Women who started the trial with baseline RBC-folate levels <590 nmol/L (Fig. 1; Table 3), maintained lower levels until week 8 as compared with women who started with levels ≥590 nmol/L (Table 4). However, women with low baseline RBC-folate levels who received 800 µg/day for 8 weeks were more likely to achieve the desirable range compared with those in the 400 µg/day group (69.4 vs. 20.0%) (Table 3). Women with low RBC-folate at start had reached a mean RBC-folate of 598 nmol/L (none ≥906 nmol/L) after 4 weeks and a mean of 778 nmol/L (20%, ≥906 nmol/L) after 8 weeks (Fig. 1). In the subgroup of women with RBC-folate ≥590 nmol/L, 80% of the participants reached desirable folate concentrations within 4 weeks of supplementing 800 µg/day, while 63.3% reached similar RBC folate range within 4 weeks of supplementation with 400 µg/day (Table 4, Fig. 1).
In the 400 µg/day group, there was no significant correlation between baseline RBC-folate and delta RBC-folate at 4 weeks (Spearman correlation r = −0.05, p = 0.641) or that at 8 weeks (r = 0.04, p = 0.670). The changes of RBC-folate in the 800 µg/day group showed a weak, but significant negative correlation with baseline RBC-folate at 4 weeks (r = −0.22, p = 0.033), but not at 8 weeks (r = −0.10, p = 0.318). Thus, the supplemental dose and time on supplements had a stronger influence on the changes of RBC-folate compared with the influence of baseline RBC-folate concentrations.

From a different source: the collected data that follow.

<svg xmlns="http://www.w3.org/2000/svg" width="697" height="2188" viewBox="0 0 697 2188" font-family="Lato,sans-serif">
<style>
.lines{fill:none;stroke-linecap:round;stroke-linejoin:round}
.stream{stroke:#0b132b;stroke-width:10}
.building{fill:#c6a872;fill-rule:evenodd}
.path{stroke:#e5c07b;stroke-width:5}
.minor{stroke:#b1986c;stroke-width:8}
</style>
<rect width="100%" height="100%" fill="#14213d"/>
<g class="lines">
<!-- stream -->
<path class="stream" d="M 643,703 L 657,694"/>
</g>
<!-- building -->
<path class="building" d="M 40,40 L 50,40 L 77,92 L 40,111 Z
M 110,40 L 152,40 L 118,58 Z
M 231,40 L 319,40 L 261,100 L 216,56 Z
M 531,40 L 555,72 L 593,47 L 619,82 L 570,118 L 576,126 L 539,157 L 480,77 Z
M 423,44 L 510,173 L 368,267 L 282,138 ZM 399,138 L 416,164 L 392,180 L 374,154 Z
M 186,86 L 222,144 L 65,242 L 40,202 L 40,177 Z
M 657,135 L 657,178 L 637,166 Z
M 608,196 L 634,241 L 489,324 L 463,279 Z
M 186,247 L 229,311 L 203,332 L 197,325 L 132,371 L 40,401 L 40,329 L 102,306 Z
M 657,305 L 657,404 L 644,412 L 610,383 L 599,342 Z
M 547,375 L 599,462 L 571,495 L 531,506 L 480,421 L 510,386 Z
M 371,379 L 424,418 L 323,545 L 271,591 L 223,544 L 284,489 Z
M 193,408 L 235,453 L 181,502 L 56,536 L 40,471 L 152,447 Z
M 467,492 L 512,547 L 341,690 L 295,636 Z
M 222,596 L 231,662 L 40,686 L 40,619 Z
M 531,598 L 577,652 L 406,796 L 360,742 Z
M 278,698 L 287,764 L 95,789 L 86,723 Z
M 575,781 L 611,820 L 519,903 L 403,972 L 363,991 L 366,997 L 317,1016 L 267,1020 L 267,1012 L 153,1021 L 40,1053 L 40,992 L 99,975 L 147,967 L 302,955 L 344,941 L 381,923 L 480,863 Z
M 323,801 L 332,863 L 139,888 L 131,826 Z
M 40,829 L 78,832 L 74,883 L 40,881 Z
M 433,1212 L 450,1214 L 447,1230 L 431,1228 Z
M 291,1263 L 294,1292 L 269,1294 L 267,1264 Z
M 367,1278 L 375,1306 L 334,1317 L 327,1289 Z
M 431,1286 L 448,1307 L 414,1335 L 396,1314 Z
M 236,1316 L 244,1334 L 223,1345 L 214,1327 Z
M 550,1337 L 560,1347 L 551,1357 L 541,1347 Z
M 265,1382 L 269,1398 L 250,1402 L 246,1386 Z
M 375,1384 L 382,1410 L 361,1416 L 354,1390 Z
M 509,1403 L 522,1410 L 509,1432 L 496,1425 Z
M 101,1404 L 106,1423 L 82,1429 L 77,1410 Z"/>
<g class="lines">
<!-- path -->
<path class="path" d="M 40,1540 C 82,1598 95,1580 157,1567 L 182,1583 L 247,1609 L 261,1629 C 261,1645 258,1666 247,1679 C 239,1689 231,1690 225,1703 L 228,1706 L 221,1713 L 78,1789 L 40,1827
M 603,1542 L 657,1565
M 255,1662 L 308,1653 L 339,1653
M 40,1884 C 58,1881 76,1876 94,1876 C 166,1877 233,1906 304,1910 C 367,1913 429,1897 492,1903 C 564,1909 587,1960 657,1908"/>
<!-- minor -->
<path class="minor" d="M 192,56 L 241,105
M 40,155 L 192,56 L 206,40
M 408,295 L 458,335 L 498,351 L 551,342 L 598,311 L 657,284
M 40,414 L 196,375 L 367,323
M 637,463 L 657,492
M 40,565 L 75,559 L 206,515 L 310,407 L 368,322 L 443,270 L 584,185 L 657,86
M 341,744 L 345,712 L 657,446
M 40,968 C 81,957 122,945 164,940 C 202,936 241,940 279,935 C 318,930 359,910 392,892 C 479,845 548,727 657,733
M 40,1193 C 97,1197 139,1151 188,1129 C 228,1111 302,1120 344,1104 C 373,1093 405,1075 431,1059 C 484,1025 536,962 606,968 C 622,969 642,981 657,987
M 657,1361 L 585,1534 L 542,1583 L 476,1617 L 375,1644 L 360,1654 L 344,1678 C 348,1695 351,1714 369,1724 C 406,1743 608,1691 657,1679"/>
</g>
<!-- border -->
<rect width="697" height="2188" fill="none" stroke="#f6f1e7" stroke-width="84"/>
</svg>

RBC-folate as a function of serum folate under supplementation
The post-intervention concentrations of RBC-folate were stratified into ranges that differ by 100 nmol/L (Supplemental Figs. 3 and 4). The response of serum concentrations of folate to treatment was strong and concentrations were not proportional to RBC-folate levels after supplementation. At 8 weeks, serum folate ≥47.0 nmol/L in the 400 µg/day or ≥61.2 nmol/L in the 800 µg/day group corresponded to RBC-folate concentrations of >940 nmol/L.
Ten intolerance cases were documented and considered related to the study supplements (mostly gastrointestinal intolerability), but in only one case, the participant dropped out (in the 400 µg/day group). No serious adverse events (including no death) were reported and no differences in reported adverse events between the study groups.